From dae436ec2b72c01c0ee0f4d029281c2413768381 Mon Sep 17 00:00:00 2001
From: Alvaro Herrera <alvherre@alvh.no-ip.org>
Date: Mon, 12 Aug 2024 13:37:29 -0400
Subject: [PATCH v2] Fix creation of partition descriptor during concurrent
 detach+drop

Author: Kuntal Ghosh <kuntalghosh.2007@gmail.com>
Reviewed-by: Junwang Zhao <zhjwpku@gmail.com>
Reviewed-by: Tender Wang <tndrwang@gmail.com>
Discussion: https://postgr.es/m/18559-b48286d2eacd9a4e@postgresql.org
---
 src/backend/partitioning/partdesc.c | 30 +++++++++++++++++++++--------
 1 file changed, 22 insertions(+), 8 deletions(-)

diff --git a/src/backend/partitioning/partdesc.c b/src/backend/partitioning/partdesc.c
index c661a303bf..b4e0ed0e71 100644
--- a/src/backend/partitioning/partdesc.c
+++ b/src/backend/partitioning/partdesc.c
@@ -209,6 +209,10 @@ retry:
 		 * shared queue.  We solve this problem by reading pg_class directly
 		 * for the desired tuple.
 		 *
+		 * If the partition recently detached is also dropped, we get no tuple
+		 * from the scan.  In that case, we also retry, and next time through
+		 * here, we don't see that partition anymore.

* _Entries shown_:
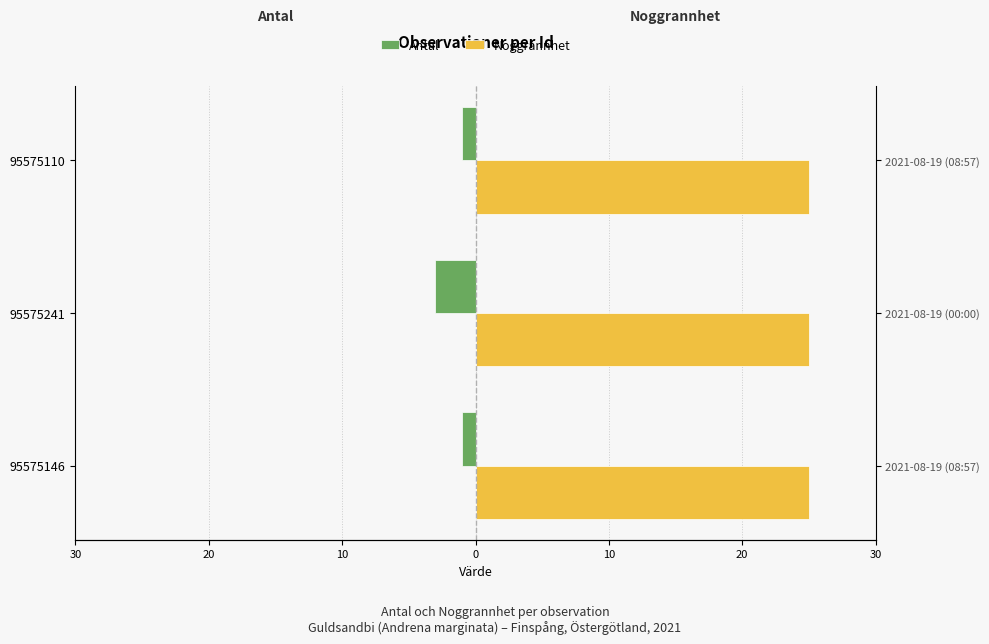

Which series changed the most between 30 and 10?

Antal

--

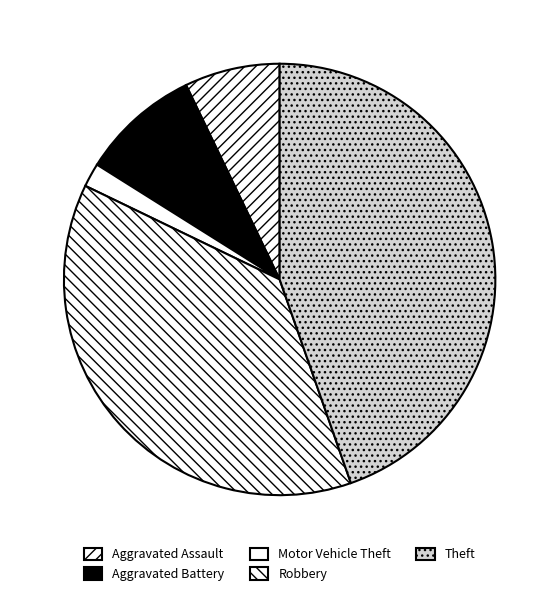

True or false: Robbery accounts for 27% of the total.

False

* _Problem set_:
[A] Reproduce the partition descriptor patch between "Author: Kuntal Ghosh" and "insertions(+), 8 deletions(-)", inclusive.
[B] Please rewrite the paragraph of the partition descriptor patch that begins "Author: Kuntal Ghosh" as a short list, keeping its main facts.

* _Answers provided_:
[A]
Author: Kuntal Ghosh <kuntalghosh.2007@gmail.com>
Reviewed-by: Junwang Zhao <zhjwpku@gmail.com>
Reviewed-by: Tender Wang <tndrwang@gmail.com>
Discussion: https://postgr.es/m/18559-b48286d2eacd9a4e@postgresql.org
---
 src/backend/partitioning/partdesc.c | 30 +++++++++++++++++++++--------
 1 file changed, 22 insertions(+), 8 deletions(-)

[B]
- Author: Kuntal Ghosh (kuntalghosh.2007@gmail.com)
- Reviewers: Junwang Zhao (zhjwpku@gmail.com) and Tender Wang (tndrwang@gmail.com)
- Discussion: https://postgr.es/m/18559-b48286d2eacd9a4e@postgresql.org